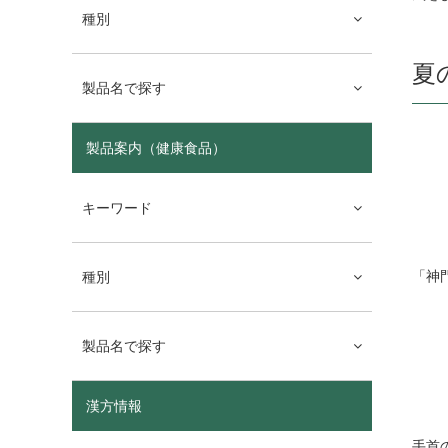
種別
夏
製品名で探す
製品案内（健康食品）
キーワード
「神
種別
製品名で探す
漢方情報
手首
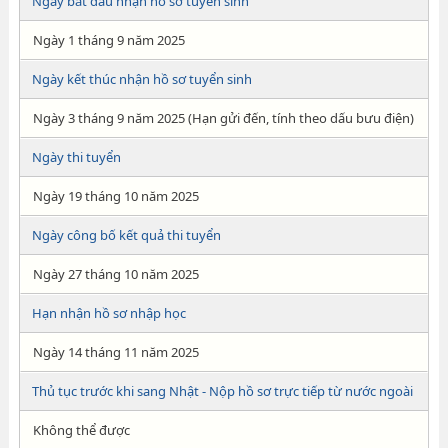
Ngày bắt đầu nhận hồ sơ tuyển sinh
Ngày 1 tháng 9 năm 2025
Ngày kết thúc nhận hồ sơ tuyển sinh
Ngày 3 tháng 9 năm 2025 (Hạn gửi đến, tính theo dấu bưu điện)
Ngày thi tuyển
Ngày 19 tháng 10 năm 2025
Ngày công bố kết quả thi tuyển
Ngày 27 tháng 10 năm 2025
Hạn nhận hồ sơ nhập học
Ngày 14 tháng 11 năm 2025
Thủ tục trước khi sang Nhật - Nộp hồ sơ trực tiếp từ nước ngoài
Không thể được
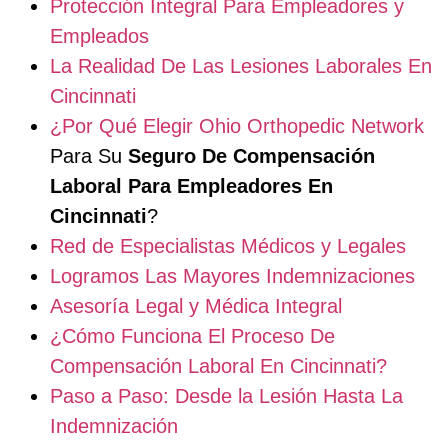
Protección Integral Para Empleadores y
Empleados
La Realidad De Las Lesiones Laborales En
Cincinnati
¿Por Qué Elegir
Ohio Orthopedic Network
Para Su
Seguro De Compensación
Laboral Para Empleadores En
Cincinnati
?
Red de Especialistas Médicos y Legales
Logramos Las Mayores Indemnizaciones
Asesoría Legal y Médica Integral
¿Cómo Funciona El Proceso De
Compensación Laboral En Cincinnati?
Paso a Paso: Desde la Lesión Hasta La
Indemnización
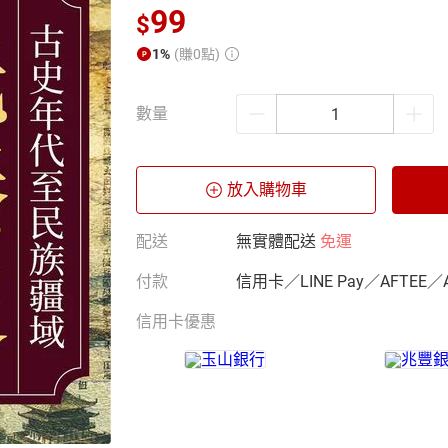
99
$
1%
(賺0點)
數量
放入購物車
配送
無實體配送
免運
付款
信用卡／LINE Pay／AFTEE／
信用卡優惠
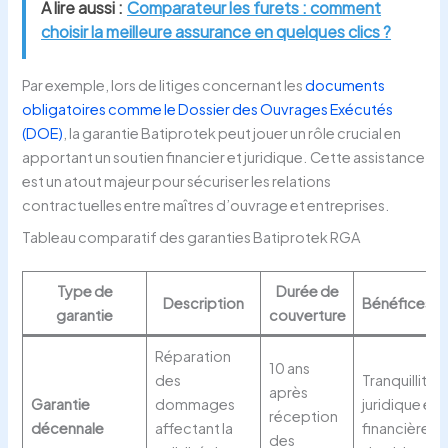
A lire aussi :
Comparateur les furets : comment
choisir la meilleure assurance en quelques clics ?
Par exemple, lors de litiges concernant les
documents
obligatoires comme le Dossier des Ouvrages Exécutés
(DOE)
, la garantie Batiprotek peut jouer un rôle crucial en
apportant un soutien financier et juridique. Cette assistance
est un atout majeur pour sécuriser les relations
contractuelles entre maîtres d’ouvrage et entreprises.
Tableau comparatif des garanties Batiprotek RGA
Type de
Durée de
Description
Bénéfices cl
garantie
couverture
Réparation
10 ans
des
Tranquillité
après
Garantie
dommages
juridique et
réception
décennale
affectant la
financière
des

**About this exercise:** Print the listing exactly, minus its pictures.

**Reply:**
種別
夏
製品名で探す
製品案内（健康食品）
キーワード
「神
種別
製品名で探す
漢方情報
手首
Ngày bắt đầu nhận hồ sơ tuyển sinh
Ngày 1 tháng 9 năm 2025
Ngày kết thúc nhận hồ sơ tuyển sinh
Ngày 3 tháng 9 năm 2025 (Hạn gửi đến, tính theo dấu bưu điện)
Ngày thi tuyển
Ngày 19 tháng 10 năm 2025
Ngày công bố kết quả thi tuyển
Ngày 27 tháng 10 năm 2025
Hạn nhận hồ sơ nhập học
Ngày 14 tháng 11 năm 2025
Thủ tục trước khi sang Nhật - Nộp hồ sơ trực tiếp từ nước ngoài
Không thể được
Protección Integral Para Empleadores y
Empleados
La Realidad De Las Lesiones Laborales En
Cincinnati
¿Por Qué Elegir
Ohio Orthopedic Network
Para Su
Seguro De Compensación
Laboral Para Empleadores En
Cincinnati
?
Red de Especialistas Médicos y Legales
Logramos Las Mayores Indemnizaciones
Asesoría Legal y Médica Integral
¿Cómo Funciona El Proceso De
Compensación Laboral En Cincinnati?
Paso a Paso: Desde la Lesión Hasta La
Indemnización
99
$
1%
(賺0點)
數量
放入購物車
配送
無實體配送
免運
付款
信用卡／LINE Pay／AFTEE／
信用卡優惠
A lire aussi :
Comparateur les furets : comment
choisir la meilleure assurance en quelques clics ?
Par exemple, lors de litiges concernant les
documents
obligatoires comme le Dossier des Ouvrages Exécutés
(DOE)
, la garantie Batiprotek peut jouer un rôle crucial en
apportant un soutien financier et juridique. Cette assistance
est un atout majeur pour sécuriser les relations
contractuelles entre maîtres d’ouvrage et entreprises.
Tableau comparatif des garanties Batiprotek RGA
Type de
Durée de
Description
Bénéfices cl
garantie
couverture
Réparation
10 ans
des
Tranquillité
après
Garantie
dommages
juridique et
réception
décennale
affectant la
financière
des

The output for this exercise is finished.